IMO well-kept tanks shouldn't require 2 hrs/day maintenance. But of course, I'm only just getting started in this myself. But I'm certainly not planning on spending that sort of time each day to keep it running well. And IMO, reef tanks are far nicer, but my personal preference is to have tanks looking as "natural" as possible given the constraints. Hence, I prefer reef, and hate those stone skulls/ships etc that people put in tanks - all my personal opinion of course...
 
Another point on saltwater tanks is go large as pos. There are many people here who run 29gal reef tanks, but I feel they are both well skilled and probably lucky :D

A larger tank is a little easier to keep, esp for a beginner.

An alternative to full marine is brackish water. There are some really, really intereting brackish water fish. As they live in estuaries are hardy or even prefer some extent of salinity variation.

I recently started a brackish tank and I was suprised by all the little caviates I've learned with regards to dealing with salt tanks. I'd much rather learn with my brackish tank than a marine tank with very expensive stock.
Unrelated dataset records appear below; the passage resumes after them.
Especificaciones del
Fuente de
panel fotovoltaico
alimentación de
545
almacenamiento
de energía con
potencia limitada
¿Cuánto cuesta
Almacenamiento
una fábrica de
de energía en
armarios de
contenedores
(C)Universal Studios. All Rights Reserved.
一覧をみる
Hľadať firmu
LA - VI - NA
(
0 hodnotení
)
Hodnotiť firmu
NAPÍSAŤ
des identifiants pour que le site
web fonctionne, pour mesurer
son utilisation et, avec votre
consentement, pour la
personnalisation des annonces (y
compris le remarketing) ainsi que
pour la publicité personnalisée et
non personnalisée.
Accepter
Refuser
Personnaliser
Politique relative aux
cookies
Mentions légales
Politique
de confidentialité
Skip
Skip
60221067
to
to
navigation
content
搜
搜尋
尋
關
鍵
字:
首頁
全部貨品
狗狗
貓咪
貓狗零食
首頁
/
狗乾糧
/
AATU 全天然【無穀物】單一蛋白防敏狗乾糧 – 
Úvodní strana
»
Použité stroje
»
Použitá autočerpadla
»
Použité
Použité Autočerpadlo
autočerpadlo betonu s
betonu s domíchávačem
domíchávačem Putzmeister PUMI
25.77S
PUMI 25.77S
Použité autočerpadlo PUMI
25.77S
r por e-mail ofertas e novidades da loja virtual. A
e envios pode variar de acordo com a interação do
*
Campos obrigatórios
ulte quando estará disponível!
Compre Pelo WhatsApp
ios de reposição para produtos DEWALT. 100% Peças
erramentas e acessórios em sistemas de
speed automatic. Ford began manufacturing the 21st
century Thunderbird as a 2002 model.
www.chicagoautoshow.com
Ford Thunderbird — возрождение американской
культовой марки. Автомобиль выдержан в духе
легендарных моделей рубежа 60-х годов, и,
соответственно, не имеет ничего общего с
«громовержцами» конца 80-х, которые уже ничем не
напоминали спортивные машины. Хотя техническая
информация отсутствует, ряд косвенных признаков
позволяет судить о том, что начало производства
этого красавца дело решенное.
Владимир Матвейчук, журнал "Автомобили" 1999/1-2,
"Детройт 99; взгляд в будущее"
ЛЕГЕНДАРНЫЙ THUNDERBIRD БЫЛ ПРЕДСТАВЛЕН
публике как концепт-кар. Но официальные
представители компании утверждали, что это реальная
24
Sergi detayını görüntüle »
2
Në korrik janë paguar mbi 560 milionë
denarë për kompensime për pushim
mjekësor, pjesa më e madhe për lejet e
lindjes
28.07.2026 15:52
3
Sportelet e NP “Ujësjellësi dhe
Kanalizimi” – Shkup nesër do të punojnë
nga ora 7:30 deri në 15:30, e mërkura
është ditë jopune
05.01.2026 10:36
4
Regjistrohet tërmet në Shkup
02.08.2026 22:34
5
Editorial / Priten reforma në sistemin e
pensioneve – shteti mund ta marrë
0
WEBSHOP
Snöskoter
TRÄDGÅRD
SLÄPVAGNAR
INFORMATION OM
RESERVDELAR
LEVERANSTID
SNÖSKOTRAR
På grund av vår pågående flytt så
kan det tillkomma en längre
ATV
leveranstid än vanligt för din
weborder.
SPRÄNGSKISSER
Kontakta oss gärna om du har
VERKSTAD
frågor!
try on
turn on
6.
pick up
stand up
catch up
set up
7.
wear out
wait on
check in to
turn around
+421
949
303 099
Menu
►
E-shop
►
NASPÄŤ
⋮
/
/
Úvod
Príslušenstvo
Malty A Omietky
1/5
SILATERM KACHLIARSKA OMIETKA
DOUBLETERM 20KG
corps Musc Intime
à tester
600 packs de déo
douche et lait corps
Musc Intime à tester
Just my thoughts, only trying to save you any disapointments in the future :thumbs:
 
Bigger the better with Marines as already said above, the bigger your tank the easier it is too look after, ive had my salt water tank 18 months, feeding takes about 5 mins everyday, and water changes are every 6 weeks which is a lot less effort than my freshwater tanks :D (i use a big skimmer and live rock so water is always top)
 
I'm at the other end. I have a 20 gal FOWLR and some leather corals and mushrooms. I seem to be doing ok and I like the balance that the hardier not-photosynthetic-bacteria-carrying corals give. They make it look reef without it actually being reef. I have a leather coral that has "tentacles" that my clown fish is convinced makes it an anenome (cute eh?). Time wise - I do a 10% water change every 2nd, 2nd and then 3rd day (ie 3 times a week). This seems to be overkill as since I've added my fish the nitrates haven't gone above 5 (only 2 weeks though). Twice a week would probably be enough. I measure out all my food and make up my salt water in vats so they're ready when I need them. All in all I spend about 15 minutes a day when I am just doing tests and feeds and 30 minutes (tops) when I do w/c. I am still testing every day as I am paranoid...
 
Maintenance on a reef tank is subject to the time, effort, design and setup. If you take your time and research before you build, you can create a tank with less of a maintenance schedule. I have a 125g with a 55g refugium. 15% water change once every two weeks (30 mins). Smaller fish are fed twice a day (10 mins x2). Eels and Loinfish fed every other day (30 mins). Scrap the walls once a week (60 minutes). I also build a rhythm with my maintenance schedule and after a few weeks it did not even seem like work.